Absent a contract, the people of Laketown could also seek to claim that Thorin owes them restitution as a result of causing the damage to their town. Causation requires that but for the actions of the accused, the harm would not have occurred. Here, it is difficult to say that a scorched town of barely-holding-on-humans nestled literally in the shadow of "Dragon Mountain" wouldn't otherwise have had high premiums on their fire insurance.

There has to be a certain degree of risk assumed when choosing to permanently establish your society in such a dangerous locale. Perhaps if the town had been located somewhere else, and the dwarves had intentionally or directly led the dragon to the town, then one could say that the dwarves caused the damage. However, here it seems that a dragon is more akin to an act of nature than a recklessly fired handgun, as it is both immensely powerful and quite difficult to control.

Moreover, it would be unfair for the people of Laketown to feel entitled to a dwarven subsidy after ages of failing to improve their own circumstances, despite clearly having all the necessary tools to do so, including a bow, arrow, and archer, all specialized for dragon killing.

Bilbo Baggins also asserts a contractual claim to the treasure, deriving from his employment agreement with the dwarves, notarized by Gandalf the Gray himself. Bilbo is hired as a burglar, and is informed in no uncertain terms that he has been hired in order to retrieve the Arkenstone. The terms of the contract are incredibly long and detailed, but nevertheless Bilbo is shown to have read it in full. It defines out-of-pocket expenses, time required, remuneration, and even funeral arrangements. Furthermore, it specifies that payment will be issued as "cash on delivery, up to but not exceeding one fourteenth total profit, if any."

There are at least four issues with Bilbo's claim to the Arkenstone deriving from that phrase alone. First, Bilbo is promised cash, not goods, and therefore Bilbo's claim can only be valid with regard to the gold and not the gem.
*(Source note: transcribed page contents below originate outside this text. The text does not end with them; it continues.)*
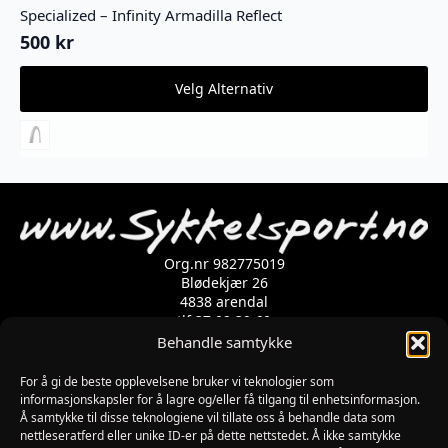
Specialized – Infinity Armadilla Reflect
500
kr
Dette
Velg Alternativ
produktet
har
flere
varianter.
Alternativene
kan
velges
på
produktsiden
Org.nr 982775019
Blødekjær 26
4838 arendal
tlf 37 02 39 60
Kontaktskjema
Behandle samtykke
For å gi de beste opplevelsene bruker vi teknologier som
Åpningstider
informasjonskapsler for å lagre og/eller få tilgang til enhetsinformasjon.
Å samtykke til disse teknologiene vil tillate oss å behandle data som
MANDAG-FREDAG: 09:00-17:00
nettleseratferd eller unike ID-er på dette nettstedet. Å ikke samtykke
LØRDAG: 10:00-15:00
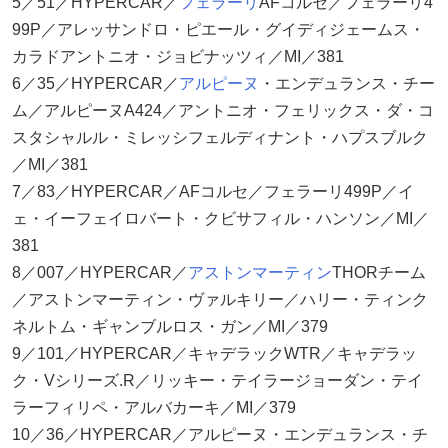
5／51／HYPERCAR／
フェラーリ
AFコルセ／フェラーリ4
99P／アレッサンドロ・ピエール・グイディジェームス・
カラドアントニオ・ジョビナッツィ／MI／381
6／35／HYPERCAR／
アルピーヌ
・エンデュランス・チー
ム／アルピーヌA424／アントニオ・フェリックス・ダ・コ
スタシャルル・ミレッシフェルディナント・ハプスブルク
／MI／381
7／83／HYPERCAR／AFコルセ／フェラーリ499P／イ
ェ・イーフェイロバート・クビサフィル・ハンソン／MI／
381
8／007／HYPERCAR／
アストンマーティン
THORチーム
／アストンマーティン・ヴァルキリー／ハリー・ティンク
ネルトム・ギャンブルロス・ガン／MI／379
9／101／HYPERCAR／キャデラックWTR／キャデラッ
ク・Vシリーズ.R／リッキー・テイラージョーダン・テイ
ラーフィリペ・アルバカーキ／MI／379
10／36／HYPERCAR／アルピーヌ・エンデュランス・チ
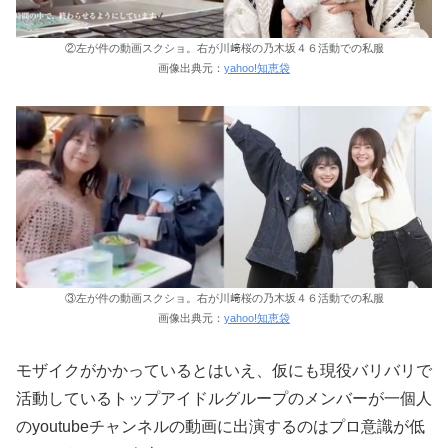
②左が件の動画スクショ。右が川﨑桜の乃木坂４６活動での私服
画像出典元：
yahoo!知恵袋
③左が件の動画スクショ。右が川﨑桜の乃木坂４６活動での私服
画像出典元：
yahoo!知恵袋
モザイクがかかっているとはいえ、仮にも現役バリバリで
活動しているトップアイドルグループのメンバーが一個人
のyoutubeチャンネルの動画に出演するのはプロ意識が低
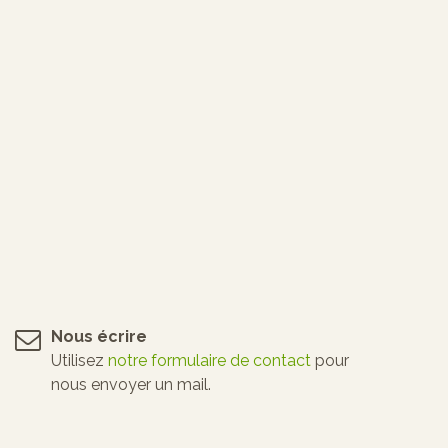
Nous écrire
Utilisez
notre formulaire de contact
pour
nous envoyer un mail.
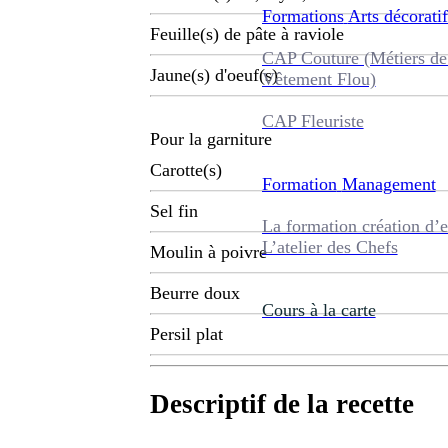
Formations
Arts décoratif
Feuille(s) de pâte à raviole
CAP Couture (Métiers de
Jaune(s) d'oeuf(s)
Vêtement Flou)
CAP Fleuriste
Pour la garniture
Carotte(s)
Formation
Management
Sel fin
La formation création d’e
L’atelier des Chefs
Moulin à poivre
Beurre doux
Cours à la carte
Persil plat
Descriptif de la recette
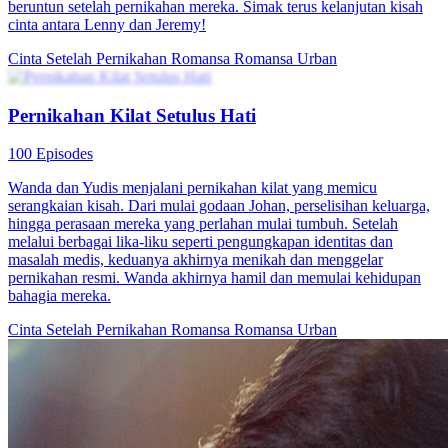
Xinyue dengan marah tentang pernikahan tersebut, sementara Jiang
Xubai menegaskan dominasinya, memprovokasinya. Larut malam,
Zhao Xinyue berbicara dengan Jiang Xubai dan menemukan
sikapnya yang membingungkan. Saat produksi dimulai dan dengan
kedatangan Liu Chenche dan Liu Jiacheng, tikungan baru terungkap
dalam karir Zhao Xinyue dan kasih sayang rahasia Jiang Xubai
untuknya.
Cinta Setelah Nikah
Identitas Rahasia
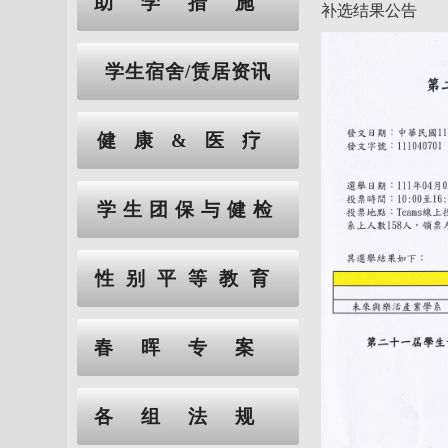
助学措施
补选结果公告
学生宿舍/赁居资讯
健康&医疗
学生团保与健检
性别平等教育
春晖专案
各组法规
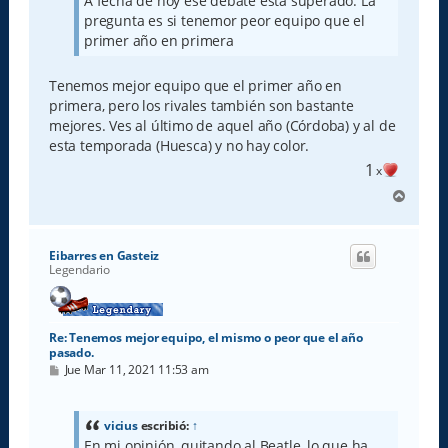
A fecha de hoy ese debate está superado. La
e
pregunta es si tenemor peor equipo que el
primer año en primera
Tenemos mejor equipo que el primer año en
primera, pero los rivales también son bastante
mejores. Ves al último de aquel año (Córdoba) y al de
esta temporada (Huesca) y no hay color.
1
x
A
r
r
i
Eibarres en Gasteiz
b
Legendario
a
Re: Tenemos mejor equipo, el mismo o peor que el año
pasado.
M
Jue Mar 11, 2021 11:53 am
e
n
s
a
vicius
escribió:
↑
j
En mi opinión, quitando al Beatle, lo que ha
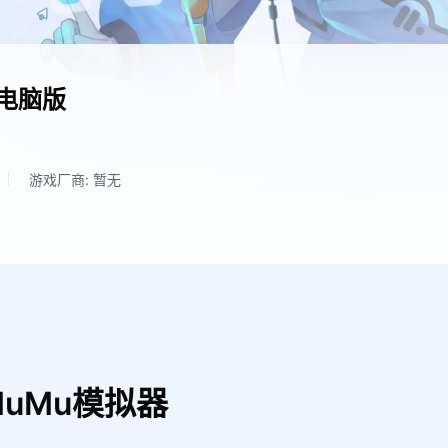
电脑版
游戏厂商: 暂无
uMu模拟器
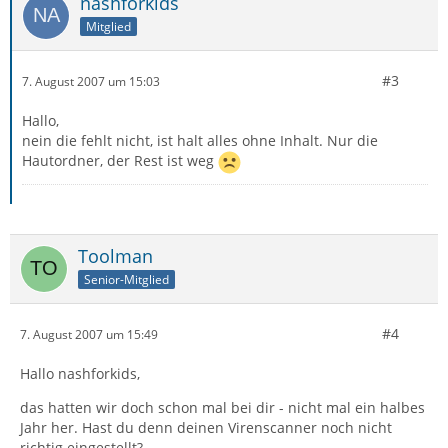
nashforkids
Mitglied
#3
7. August 2007 um 15:03
Hallo,
nein die fehlt nicht, ist halt alles ohne Inhalt. Nur die
Hautordner, der Rest ist weg
Toolman
Senior-Mitglied
#4
7. August 2007 um 15:49
Hallo nashforkids,
das hatten wir doch schon mal bei dir - nicht mal ein halbes
Jahr her. Hast du denn deinen Virenscanner noch nicht
richtig eingestellt?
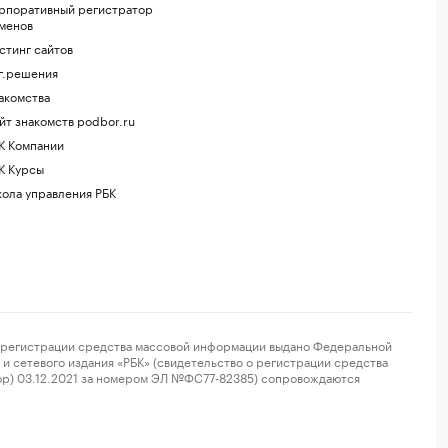
рпоративный регистратор
менов
стинг сайтов
г.решения
акомства
йт знакомств podbor.ru
К Компании
К Курсы
ола управления РБК
регистрации средства массовой информации выдано Федеральной
и сетевого издания «РБК» (свидетельство о регистрации средства
ор) 03.12.2021 за номером ЭЛ №ФС77-82385) сопровождаются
Next, Bilbo's claim only becomes valid upon delivery, in this case of the Arkenstone, and thus it would be logically impossible for him to satisfy such a requirement without exchanging that which he sought to retain. Third, Bilbo's claim may not exceed one fourteenth of the total profit. The Arkenstone is valuable beyond measure, and therefore is obviously worth substantially more than Bilbo's fair share of the hoard. Finally, any profit Bilbo is promised has been qualified with "if any," meaning he has not been guaranteed any profit at all, much less the very thing he was hired to attain for Thorin in the first place.

Humorously, the contract goes on to specify that "present Company shall not be liable for injuries inflicted by, or sustained as a consequence thereof, including, but not limited to evisceration," suggesting that even if the people of Laketown had possessed their own written agreement with the dwarves, it would have been unlikely to cover fire damage.
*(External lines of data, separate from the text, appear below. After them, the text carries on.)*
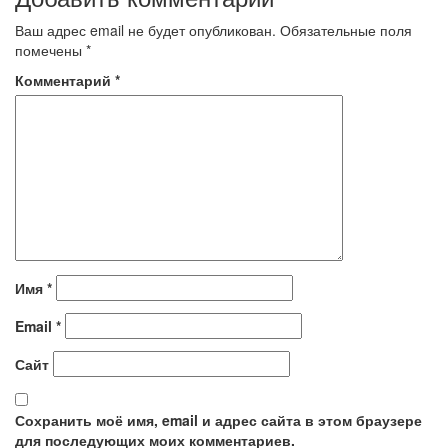
записям
Ваш адрес email не будет опубликован.
Обязательные поля
помечены
*
Комментарий
*
Имя
*
Email
*
Сайт
Сохранить моё имя, email и адрес сайта в этом браузере
для последующих моих комментариев.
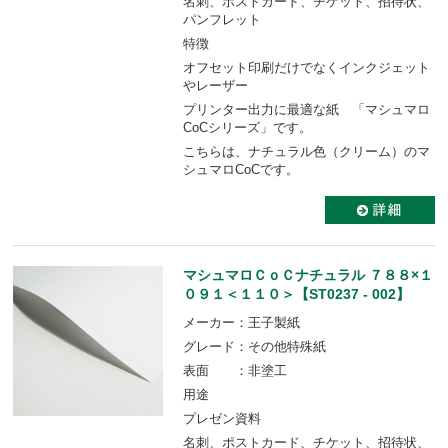
名刺、ポストカード、チケット、招待状、
パンフレット
特徴
オフセット印刷だけでなくインクジェット
やレーザー
プリンター出力に最適な紙 「マシュマロ
CoCシリーズ」です。
こちらは、ナチュラル色（クリーム）のマ
シュマロCoCです。
マシュマロＣｏＣナチュラル ７８８×１
０９１＜１１０＞【ST0237 - 002】
メーカー：王子製紙
グレード：その他特殊紙
表面 ：非塗工
用途
プレゼン資料
名刺、ポストカード、チケット、招待状、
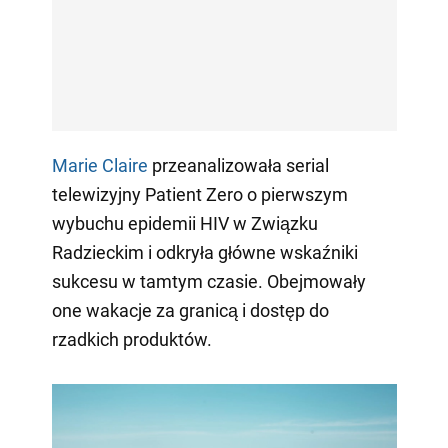
Marie Claire
przeanalizowała serial
telewizyjny Patient Zero o pierwszym
wybuchu epidemii HIV w Związku
Radzieckim i odkryła główne wskaźniki
sukcesu w tamtym czasie. Obejmowały
one wakacje za granicą i dostęp do
rzadkich produktów.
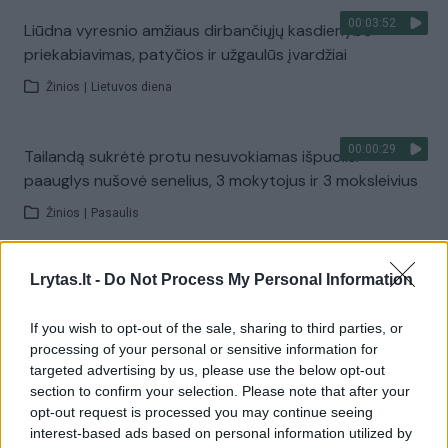
00:03:52
Liūdna vyresnio amžiaus dirbančiųjų kasdienybė –
priekabiavimas, patyčios ir užgaulūs įvardžiai
Žinios
|
Lietuvos diena
00:00:29
Tailandą sukrėtė protu nesuvokiamas išpuolis:
paauglys nušovė senelius, 3 mokytojus ir 3 moksleivius
Žinios
|
Pasaulis
00:02:08
Lrytas.lt -
Do Not Process My Personal Information
Aukštaitijos pučiamųjų orkestras Nyderlanduose
apgynė čempionų vardą
If you wish to opt-out of the sale, sharing to third parties, or
Žinios
|
Lietuvos diena
processing of your personal or sensitive information for
targeted advertising by us, please use the below opt-out
section to confirm your selection. Please note that after your
Visi įrašai
opt-out request is processed you may continue seeing
interest-based ads based on personal information utilized by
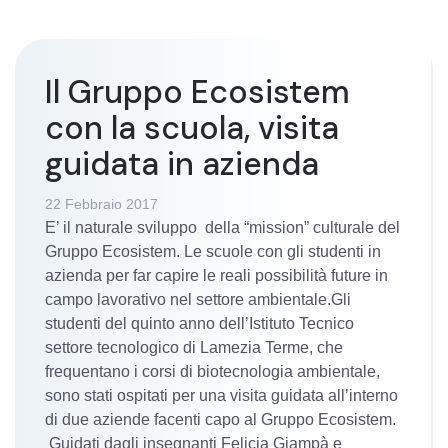
Il Gruppo Ecosistem
con la scuola, visita
guidata in azienda
22 Febbraio 2017
E’ il naturale sviluppo della “mission” culturale del
Gruppo Ecosistem. Le scuole con gli studenti in
azienda per far capire le reali possibilità future in
campo lavorativo nel settore ambientale.Gli
studenti del quinto anno dell’Istituto Tecnico
settore tecnologico di Lamezia Terme, che
frequentano i corsi di biotecnologia ambientale,
sono stati ospitati per una visita guidata all’interno
di due aziende facenti capo al Gruppo Ecosistem.
Guidati dagli insegnanti Felicia Giampà e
Unfortunately, all of Thorin's attempts to explain the basic principles of fair dealing to the rest of Middle-earth are unilaterally rebuked, and his words are wrongly interpreted not only as the breach of valid agreements, but also as evidence of his growing madness. And perhaps that was the dwarven King's last gift to his people: Here, in the shadow of the Mountain, five armies were able to unite for a short while under a shared willingness to reject the legal framework underlying ordered civilization, rallied by their mutual lust for another man's treasure.